I know it wrapped up days ago, but I’m still flying high from watching the American Baseball Classic championship game … I mean the World Baseball Classic! You know the one where the Semi-Dominican Republic team beat the Semi-Puerto Rico team 3-0.
And that was the same “world” tournament where the Semi-Mexico team competed against the Not-the-Best American team. What an instant classic!
In the WBC championship game, 16 of the 18 players on the Dominican and Puerto Rican teams had players who are important parts of current Major League Baseball teams that play … in America!

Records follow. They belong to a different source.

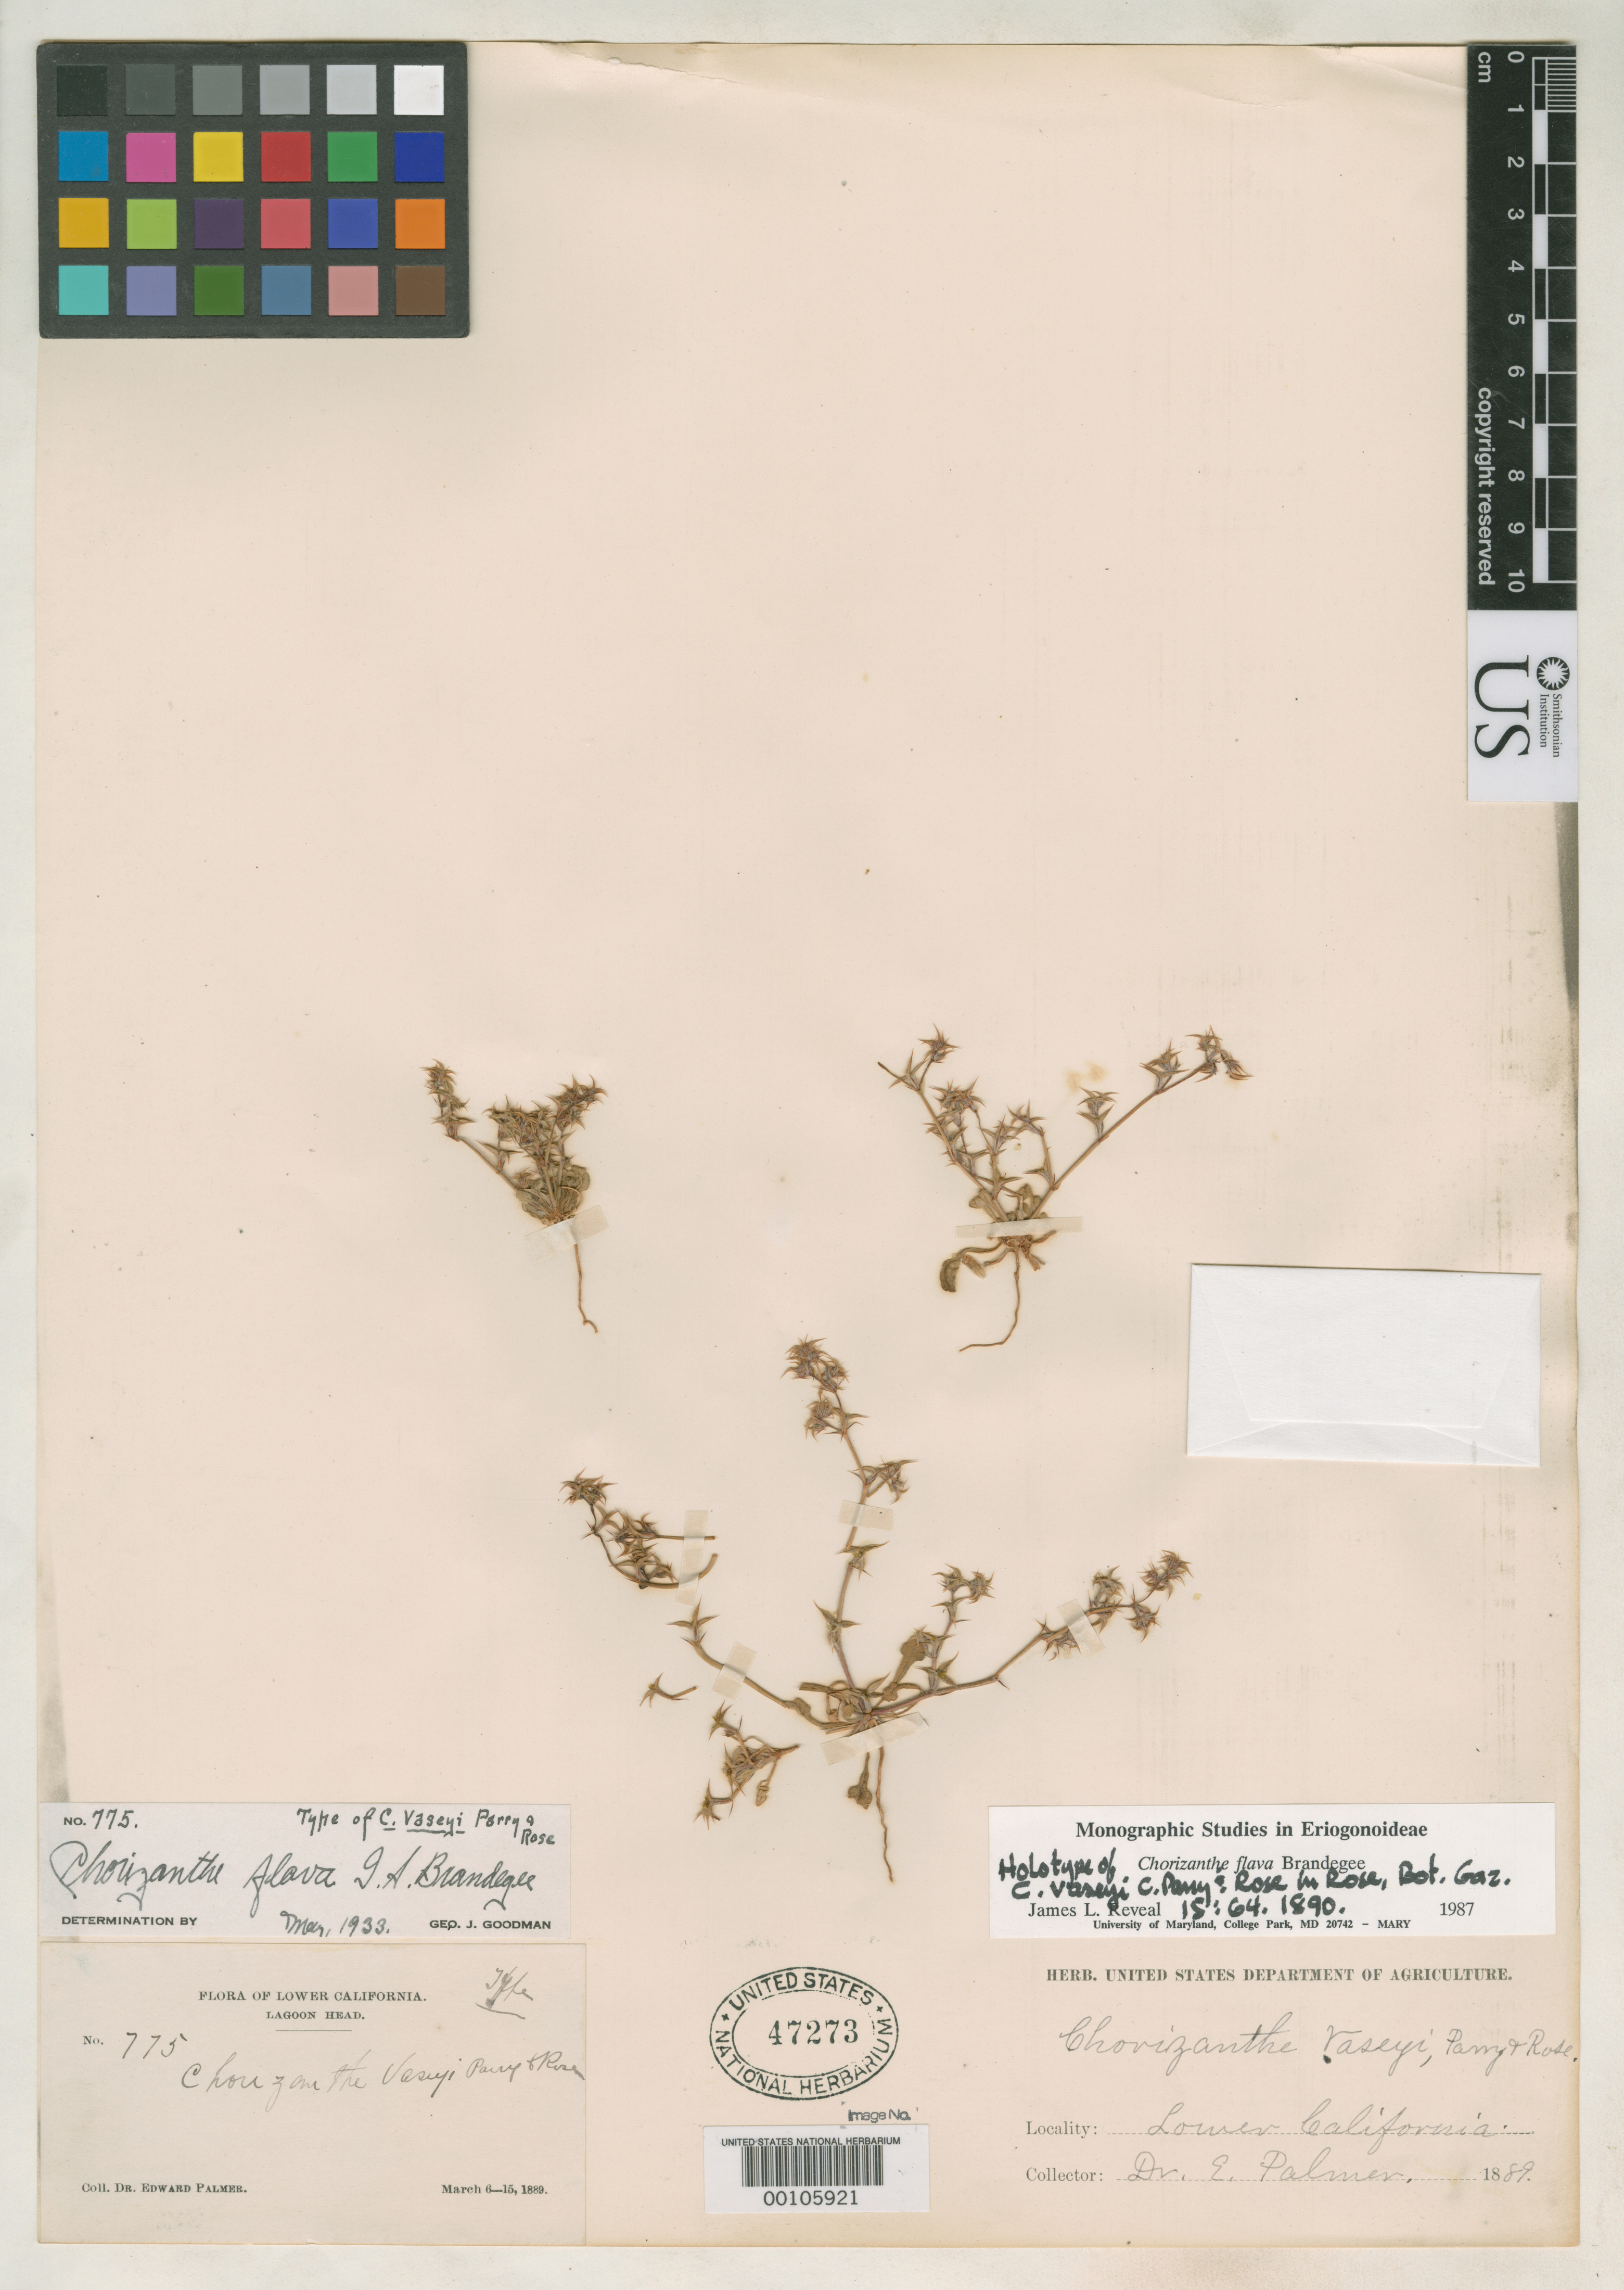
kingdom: Plantae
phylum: Tracheophyta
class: Magnoliopsida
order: Caryophyllales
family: Polygonaceae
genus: Chorizanthe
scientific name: Chorizanthe vaseyi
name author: Parry & Rose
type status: Holotype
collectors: E. Palmer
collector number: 775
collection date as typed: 06 Mar 1889 to 15 Mar 1889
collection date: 1889-03-06/1889-03-15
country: Mexico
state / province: Baja California Norte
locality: Lagoon Head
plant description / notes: Protologue cites type collection as "no. 275".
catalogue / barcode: US 47273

These players may have been born in the Dominican Republic and Puerto Rico, but they grew up in America, went to college in America and earn their millions in America. I was watching one of the games, in which Mexico was playing, with my 14-year-old son.
Adrian Gonzalez was at the plate, and I cheered him on. My son said, “Hey, doesn’t he play for the Dodgers?” When I told my son that Gonzo does indeed play for our beloved Dodgers, he said, “Wait, he plays for the Dodgers and gets his paychecks from the Dodgers but now he’s playing for Mexico? That makes a lot of sense!”
… out of the mouths of babes!
As if I didn’t have enough consternation from the WBC before, now I get to digest the fact that one of the keys for the 2013 Los Angeles Dodgers was injured in the championship game. Hanley Ramirez, starting shortstop for the Dodgers is out until June because of a torn thumb ligament.
Thanks a lot, WBC! Why in the name of Biff Pocaroba did they hold the WBC tournament weeks prior to the start of the 2013 MLB season? Couldn’t this have been done in November? I’m sure there are some places in South America where it’s still baseball weather in November.
We now know that the Dodgers are going to have to plug the shortstop hole for two months. What does that mean for the team? Is it time to run around like Chicken Little and scream that the National League West is falling?
Just how will the shortstop puzzle be solved for the Dodgers? Here are some possible solutions for manager Don Mattingly in trying to replace Hanley Ramirez at short:
• Keep Luis Cruz at third and put Dee Gordon at short – Mattingly named Cruz the starting third baseman this spring. Gordon was destined for triple-A, especially after his disappointing rookie season in 2012. Gordon is fast, but he lacks the kind of plate discipline needed for a championship-caliber team. So far this spring, Gordon is batting .241, although he does lead the team with seven stolen bases. The question is whether Mattingly wants to throw Gordon back into the major-league fire for two months to see if he can learn not to swing at everything, or whether he would rather see Gordon play every day all season at triple-A.
• Keep Cruz at third and platoon at short – Mattingly can leave Cruz at third to see if it is his position of the future. Then the Dodgers skipper can plug-and-play some capable reserves at short to see who blossoms. Likely shortstop candidates are Justin Sellers and Skip Schumaker. One small problem with this scenario: Schumaker is hitting a paltry .234 in 17 spring games. Sellers isn’t exactly making a name for himself at the plate this spring with his .150 average in 13 games. Schumaker is a wily veteran who could probably handle athe starting role more capably than Sellers, but Sellers has more potential upside.
• Move Cruz to short and platoon at third – This move makes the most sense for the Dodgers. Of the 123 MLB games Cruz has played over his four-year career, 63 have come at shortstop. Cruz began his MLB career in 2008 with the Pittsburgh Pirates as a shortstop. If the Dodgers make this move, they still have some capable players who can slide in at third base for two months until Hanley Ramirez is ready. Two veterans are at the front of the third base line – Jerry Hairston, Jr. and Juan Uribe (did I just use Uribe’s name in a positive light?) The 36-year-old Hairston is a 15-year veteran who is solid in the field. He may not be ready to play every day over an entire season, but Hairston has enough gas in the tank to start for two months. Uribe has looked good for the Dodgers this spring, hitting .350 in 16 games. More importantly for Uribe, he has only struck out seven times in 40 spring plate appearances.
Whatever happens in Los Angeles, all hope is not lost because of the Hanley Ramirez injury. Sure, it is definitely disappointing news for a team that is poised to make some real news this season. However, unlike past years, the Dodgers have the kind of necessary depth to withstand the Hanley Ramirez injury.